DATA EXTRACT:
::::::::
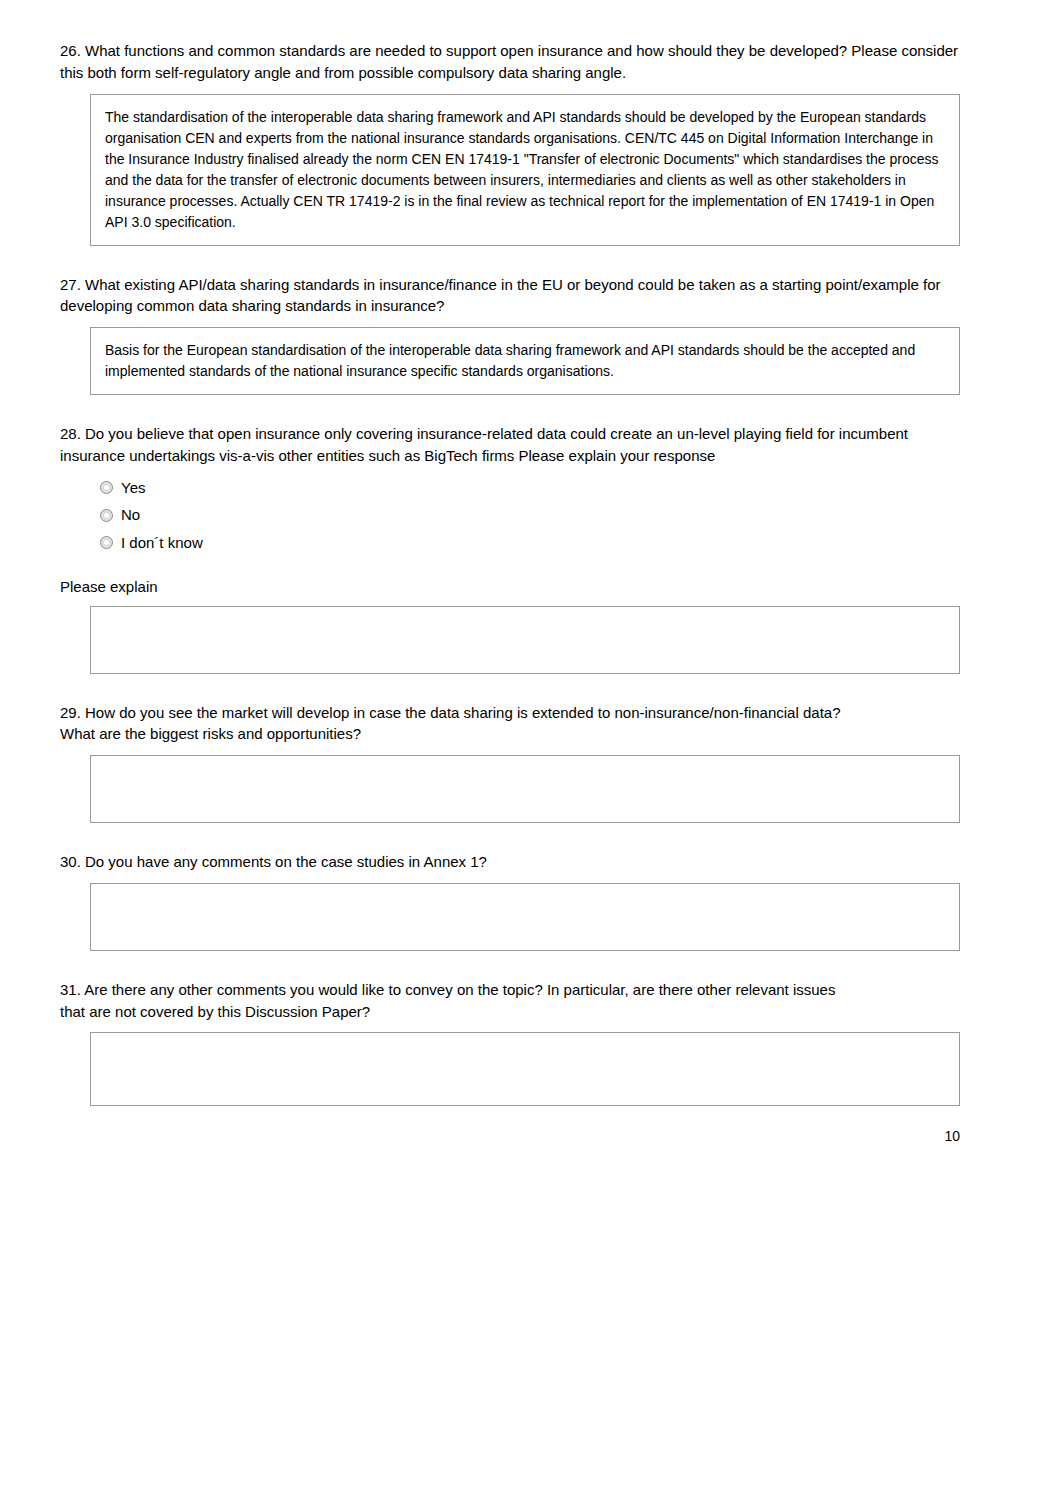26. What functions and common standards are needed to support open insurance and how should they be developed? Please consider this both form self-regulatory angle and from possible compulsory data sharing angle.
The standardisation of the interoperable data sharing framework and API standards should be developed by the European standards organisation CEN and experts from the national insurance standards organisations. CEN/TC 445 on Digital Information Interchange in the Insurance Industry finalised already the norm CEN EN 17419-1 "Transfer of electronic Documents" which standardises the process and the data for the transfer of electronic documents between insurers, intermediaries and clients as well as other stakeholders in insurance processes. Actually CEN TR 17419-2 is in the final review as technical report for the implementation of EN 17419-1 in Open API 3.0 specification.
27. What existing API/data sharing standards in insurance/finance in the EU or beyond could be taken as a starting point/example for developing common data sharing standards in insurance?
Basis for the European standardisation of the interoperable data sharing framework and API standards should be the accepted and implemented standards of the national insurance specific standards organisations.
28. Do you believe that open insurance only covering insurance-related data could create an un-level playing field for incumbent insurance undertakings vis-a-vis other entities such as BigTech firms Please explain your response
Yes
No
I don´t know
Please explain
29. How do you see the market will develop in case the data sharing is extended to non-insurance/non-financial data?
What are the biggest risks and opportunities?
30. Do you have any comments on the case studies in Annex 1?
31. Are there any other comments you would like to convey on the topic? In particular, are there other relevant issues
that are not covered by this Discussion Paper?
10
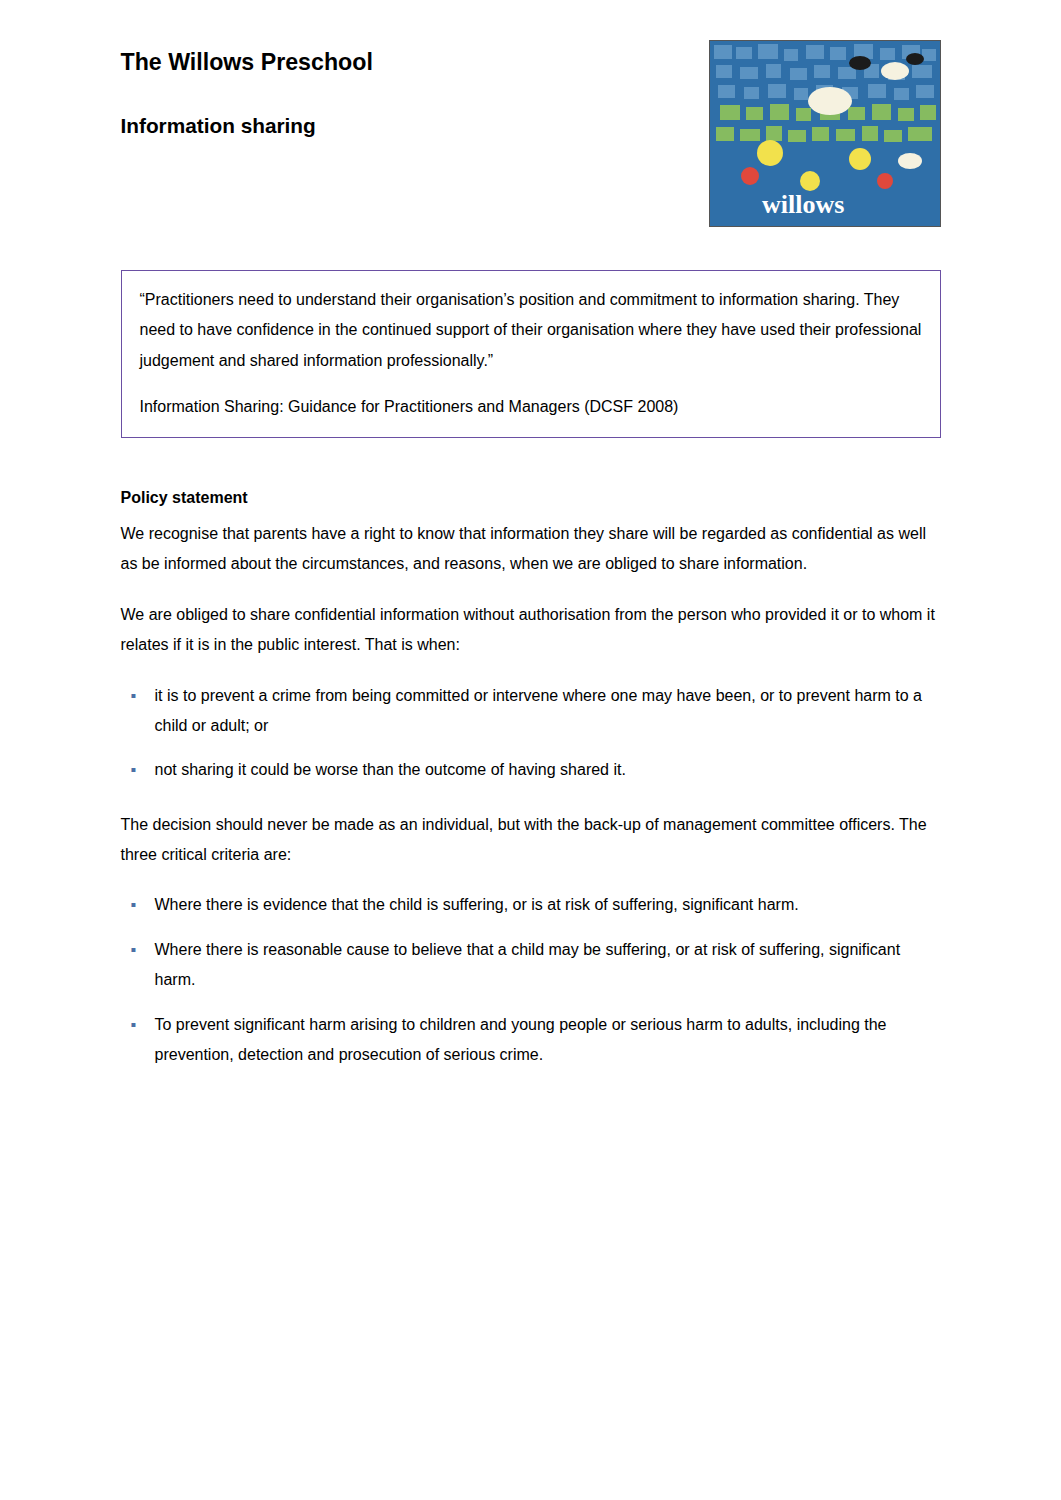willows
The Willows Preschool
Information sharing
“Practitioners need to understand their organisation’s position and commitment to information sharing. They need to have confidence in the continued support of their organisation where they have used their professional judgement and shared information professionally.”
Information Sharing: Guidance for Practitioners and Managers (DCSF 2008)
Policy statement
We recognise that parents have a right to know that information they share will be regarded as confidential as well as be informed about the circumstances, and reasons, when we are obliged to share information.
We are obliged to share confidential information without authorisation from the person who provided it or to whom it relates if it is in the public interest. That is when:
it is to prevent a crime from being committed or intervene where one may have been, or to prevent harm to a child or adult; or
not sharing it could be worse than the outcome of having shared it.
The decision should never be made as an individual, but with the back-up of management committee officers. The three critical criteria are:
Where there is evidence that the child is suffering, or is at risk of suffering, significant harm.
Where there is reasonable cause to believe that a child may be suffering, or at risk of suffering, significant harm.
To prevent significant harm arising to children and young people or serious harm to adults, including the prevention, detection and prosecution of serious crime.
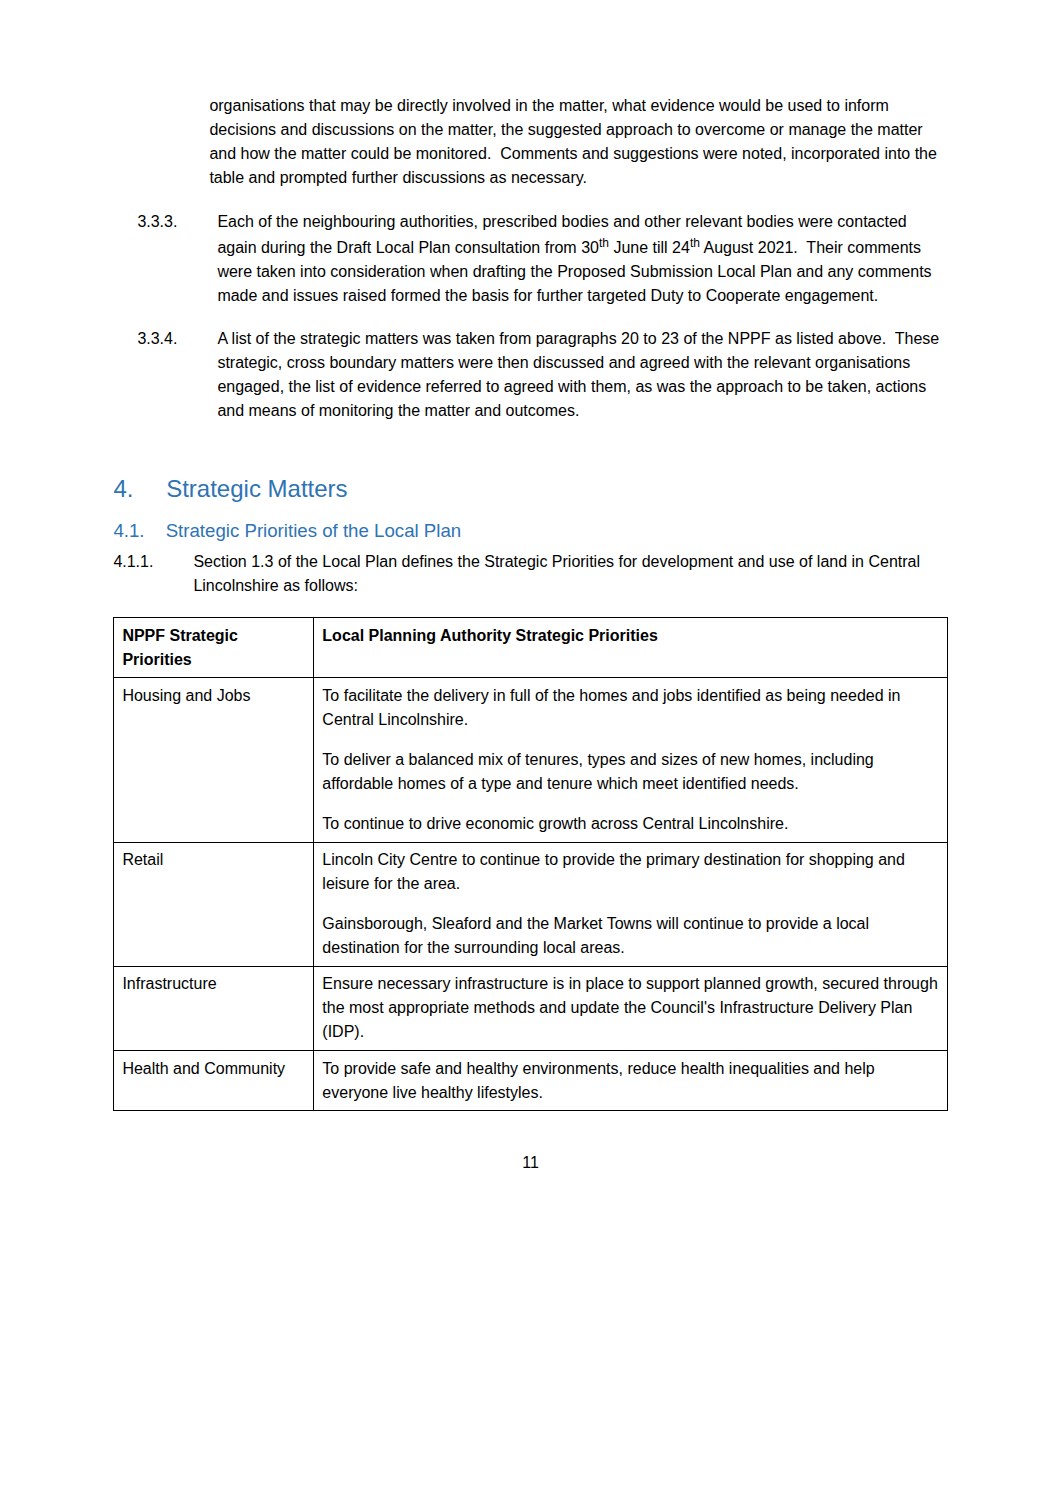organisations that may be directly involved in the matter, what evidence would be used to inform decisions and discussions on the matter, the suggested approach to overcome or manage the matter and how the matter could be monitored. Comments and suggestions were noted, incorporated into the table and prompted further discussions as necessary.
3.3.3.
Each of the neighbouring authorities, prescribed bodies and other relevant bodies were contacted again during the Draft Local Plan consultation from 30th June till 24th August 2021. Their comments were taken into consideration when drafting the Proposed Submission Local Plan and any comments made and issues raised formed the basis for further targeted Duty to Cooperate engagement.
3.3.4.
A list of the strategic matters was taken from paragraphs 20 to 23 of the NPPF as listed above. These strategic, cross boundary matters were then discussed and agreed with the relevant organisations engaged, the list of evidence referred to agreed with them, as was the approach to be taken, actions and means of monitoring the matter and outcomes.
4. Strategic Matters
4.1. Strategic Priorities of the Local Plan
4.1.1.
Section 1.3 of the Local Plan defines the Strategic Priorities for development and use of land in Central Lincolnshire as follows:
| NPPF Strategic Priorities | Local Planning Authority Strategic Priorities |
| --- | --- |
| Housing and Jobs | To facilitate the delivery in full of the homes and jobs identified as being needed in Central Lincolnshire. To deliver a balanced mix of tenures, types and sizes of new homes, including affordable homes of a type and tenure which meet identified needs. To continue to drive economic growth across Central Lincolnshire. |
| Retail | Lincoln City Centre to continue to provide the primary destination for shopping and leisure for the area. Gainsborough, Sleaford and the Market Towns will continue to provide a local destination for the surrounding local areas. |
| Infrastructure | Ensure necessary infrastructure is in place to support planned growth, secured through the most appropriate methods and update the Council's Infrastructure Delivery Plan (IDP). |
| Health and Community | To provide safe and healthy environments, reduce health inequalities and help everyone live healthy lifestyles. |
11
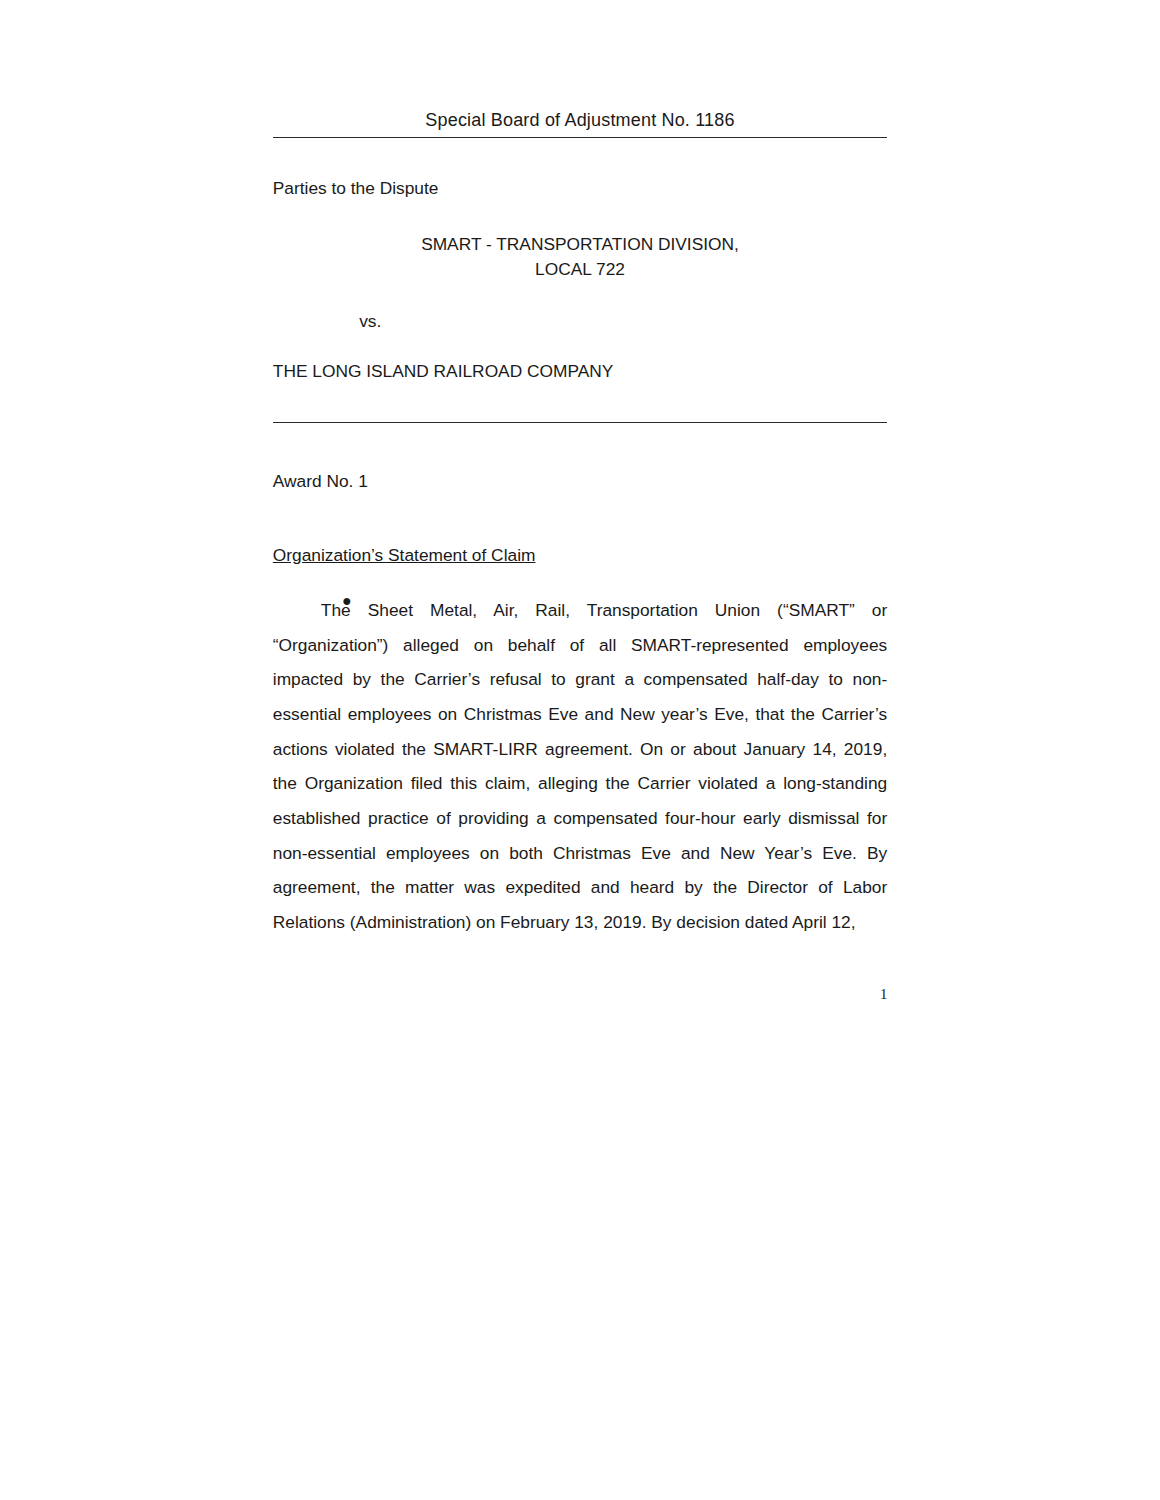Special Board of Adjustment No. 1186
Parties to the Dispute
SMART - TRANSPORTATION DIVISION,
LOCAL 722
vs.
THE LONG ISLAND RAILROAD COMPANY
Award No. 1
Organization’s Statement of Claim
●
The Sheet Metal, Air, Rail, Transportation Union (“SMART” or “Organization”) alleged on behalf of all SMART-represented employees impacted by the Carrier’s refusal to grant a compensated half-day to non-essential employees on Christmas Eve and New year’s Eve, that the Carrier’s actions violated the SMART-LIRR agreement. On or about January 14, 2019, the Organization filed this claim, alleging the Carrier violated a long-standing established practice of providing a compensated four-hour early dismissal for non-essential employees on both Christmas Eve and New Year’s Eve. By agreement, the matter was expedited and heard by the Director of Labor Relations (Administration) on February 13, 2019. By decision dated April 12,
1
::::::::
WORK ORDER:
Would you please retype the material above exactly and leave out each picture?

ANSWER TO THIS TASK:
26. What functions and common standards are needed to support open insurance and how should they be developed? Please consider this both form self-regulatory angle and from possible compulsory data sharing angle.
The standardisation of the interoperable data sharing framework and API standards should be developed by the European standards organisation CEN and experts from the national insurance standards organisations. CEN/TC 445 on Digital Information Interchange in the Insurance Industry finalised already the norm CEN EN 17419-1 "Transfer of electronic Documents" which standardises the process and the data for the transfer of electronic documents between insurers, intermediaries and clients as well as other stakeholders in insurance processes. Actually CEN TR 17419-2 is in the final review as technical report for the implementation of EN 17419-1 in Open API 3.0 specification.
27. What existing API/data sharing standards in insurance/finance in the EU or beyond could be taken as a starting point/example for developing common data sharing standards in insurance?
Basis for the European standardisation of the interoperable data sharing framework and API standards should be the accepted and implemented standards of the national insurance specific standards organisations.
28. Do you believe that open insurance only covering insurance-related data could create an un-level playing field for incumbent insurance undertakings vis-a-vis other entities such as BigTech firms Please explain your response
Yes
No
I don´t know
Please explain
29. How do you see the market will develop in case the data sharing is extended to non-insurance/non-financial data?
What are the biggest risks and opportunities?
30. Do you have any comments on the case studies in Annex 1?
31. Are there any other comments you would like to convey on the topic? In particular, are there other relevant issues
that are not covered by this Discussion Paper?
10
willows
The Willows Preschool
Information sharing
“Practitioners need to understand their organisation’s position and commitment to information sharing. They need to have confidence in the continued support of their organisation where they have used their professional judgement and shared information professionally.”
Information Sharing: Guidance for Practitioners and Managers (DCSF 2008)
Policy statement
We recognise that parents have a right to know that information they share will be regarded as confidential as well as be informed about the circumstances, and reasons, when we are obliged to share information.
We are obliged to share confidential information without authorisation from the person who provided it or to whom it relates if it is in the public interest. That is when:
it is to prevent a crime from being committed or intervene where one may have been, or to prevent harm to a child or adult; or
not sharing it could be worse than the outcome of having shared it.
The decision should never be made as an individual, but with the back-up of management committee officers. The three critical criteria are:
Where there is evidence that the child is suffering, or is at risk of suffering, significant harm.
Where there is reasonable cause to believe that a child may be suffering, or at risk of suffering, significant harm.
To prevent significant harm arising to children and young people or serious harm to adults, including the prevention, detection and prosecution of serious crime.
organisations that may be directly involved in the matter, what evidence would be used to inform decisions and discussions on the matter, the suggested approach to overcome or manage the matter and how the matter could be monitored. Comments and suggestions were noted, incorporated into the table and prompted further discussions as necessary.
3.3.3.
Each of the neighbouring authorities, prescribed bodies and other relevant bodies were contacted again during the Draft Local Plan consultation from 30th June till 24th August 2021. Their comments were taken into consideration when drafting the Proposed Submission Local Plan and any comments made and issues raised formed the basis for further targeted Duty to Cooperate engagement.
3.3.4.
A list of the strategic matters was taken from paragraphs 20 to 23 of the NPPF as listed above. These strategic, cross boundary matters were then discussed and agreed with the relevant organisations engaged, the list of evidence referred to agreed with them, as was the approach to be taken, actions and means of monitoring the matter and outcomes.
4. Strategic Matters
4.1. Strategic Priorities of the Local Plan
4.1.1.
Section 1.3 of the Local Plan defines the Strategic Priorities for development and use of land in Central Lincolnshire as follows:
| NPPF Strategic Priorities | Local Planning Authority Strategic Priorities |
| --- | --- |
| Housing and Jobs | To facilitate the delivery in full of the homes and jobs identified as being needed in Central Lincolnshire. To deliver a balanced mix of tenures, types and sizes of new homes, including affordable homes of a type and tenure which meet identified needs. To continue to drive economic growth across Central Lincolnshire. |
| Retail | Lincoln City Centre to continue to provide the primary destination for shopping and leisure for the area. Gainsborough, Sleaford and the Market Towns will continue to provide a local destination for the surrounding local areas. |
| Infrastructure | Ensure necessary infrastructure is in place to support planned growth, secured through the most appropriate methods and update the Council's Infrastructure Delivery Plan (IDP). |
| Health and Community | To provide safe and healthy environments, reduce health inequalities and help everyone live healthy lifestyles. |
11
Special Board of Adjustment No. 1186
Parties to the Dispute
SMART - TRANSPORTATION DIVISION,
LOCAL 722
vs.
THE LONG ISLAND RAILROAD COMPANY
Award No. 1
Organization’s Statement of Claim
●
The Sheet Metal, Air, Rail, Transportation Union (“SMART” or “Organization”) alleged on behalf of all SMART-represented employees impacted by the Carrier’s refusal to grant a compensated half-day to non-essential employees on Christmas Eve and New year’s Eve, that the Carrier’s actions violated the SMART-LIRR agreement. On or about January 14, 2019, the Organization filed this claim, alleging the Carrier violated a long-standing established practice of providing a compensated four-hour early dismissal for non-essential employees on both Christmas Eve and New Year’s Eve. By agreement, the matter was expedited and heard by the Director of Labor Relations (Administration) on February 13, 2019. By decision dated April 12,
1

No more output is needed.